For the first few months, we were called CONNCT. The product was focused on AI-to-AI task exchange — letting Claude hand off work to ChatGPT, or having Cursor request design assets from a Figma AI agent. It was technically interesting and nobody needed it.
The Pivot
The pivot happened when we noticed something unexpected in our early testing. Users weren't interested in task exchange. They were interested in context sharing. The most popular feature wasn't "send this task to another AI" — it was "let my other AI tools know about this conversation."
We'd built a pipeline for moving tasks between AI agents, and people were using it as a context bus. The signal was clear: the value wasn't in task orchestration. It was in shared memory.
Why SLEDS
The name SLEDS came from the acronym: Shared Layer for Every Digital Space. But it also captured something about the product philosophy. Sleds move across terrain. They connect points. They carry things from one place to another. That's what the product does — it carries context across the landscape of your AI tools.

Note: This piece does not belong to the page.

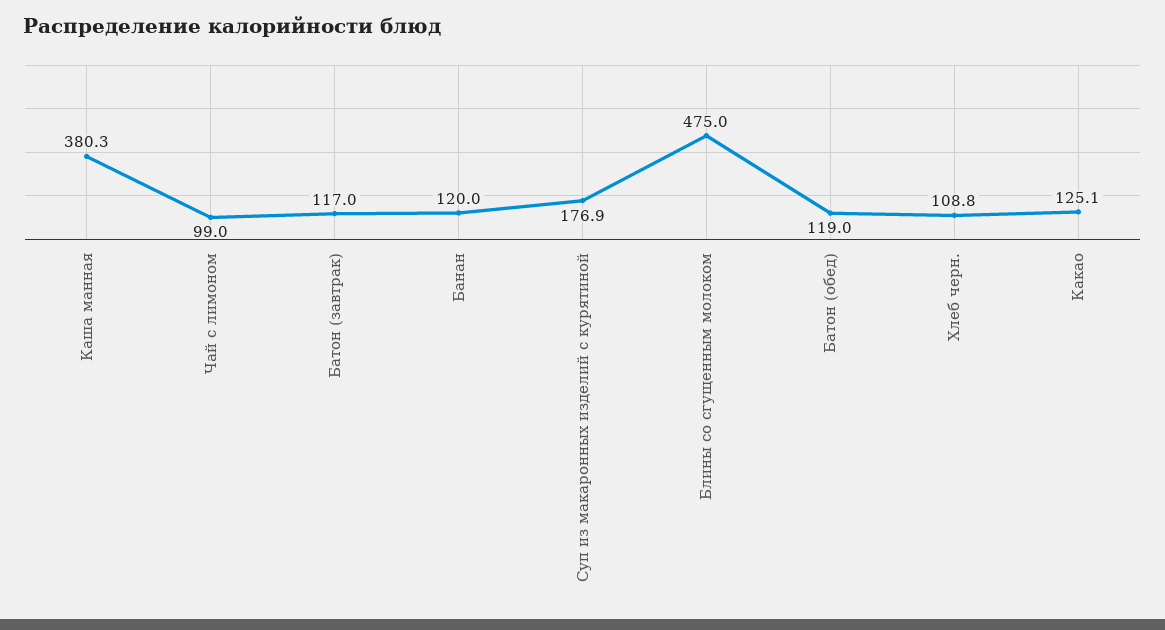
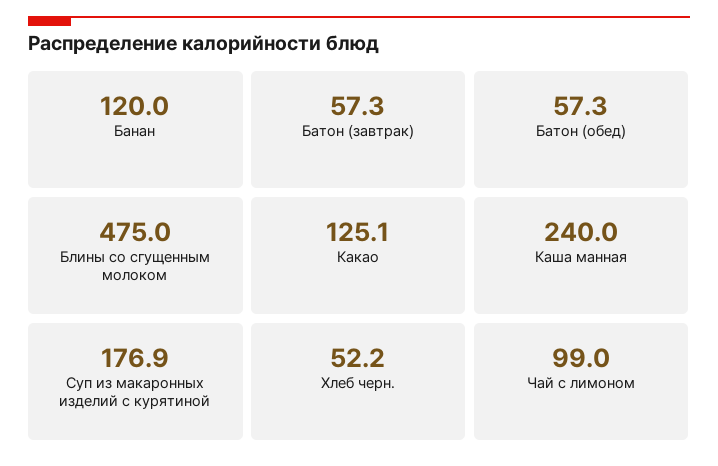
Каша манная: 380.3 -> 240
Батон (завтрак): 117 -> 57.3
Батон (обед): 119 -> 57.3
Хлеб черн.: 108.8 -> 52.2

The winter/alpine branding followed naturally. Frost as the AI personality. Snowflake iconography. The blue color palette. It gave us a distinct identity in a market full of generic SaaS brands with abstract gradient logos.
What Changed Technically
The rebrand wasn't just cosmetic. We restructured the entire data model. CONNCT was built around "tasks" — discrete units of work passed between tools. SLEDS is built around "threads" — persistent context containers with observation histories. This change unlocked everything that came after: Pulse briefings, semantic search, automatic linking, and eventually Frost Dispatch.
Lessons
The biggest lesson was humility about what users actually need. We came in with a vision of AI agents collaborating on complex workflows. Users wanted something much simpler: "Make my Claude session know what I did in ChatGPT yesterday." Starting from that simple need and building outward has been far more productive than starting from a grand vision and building downward.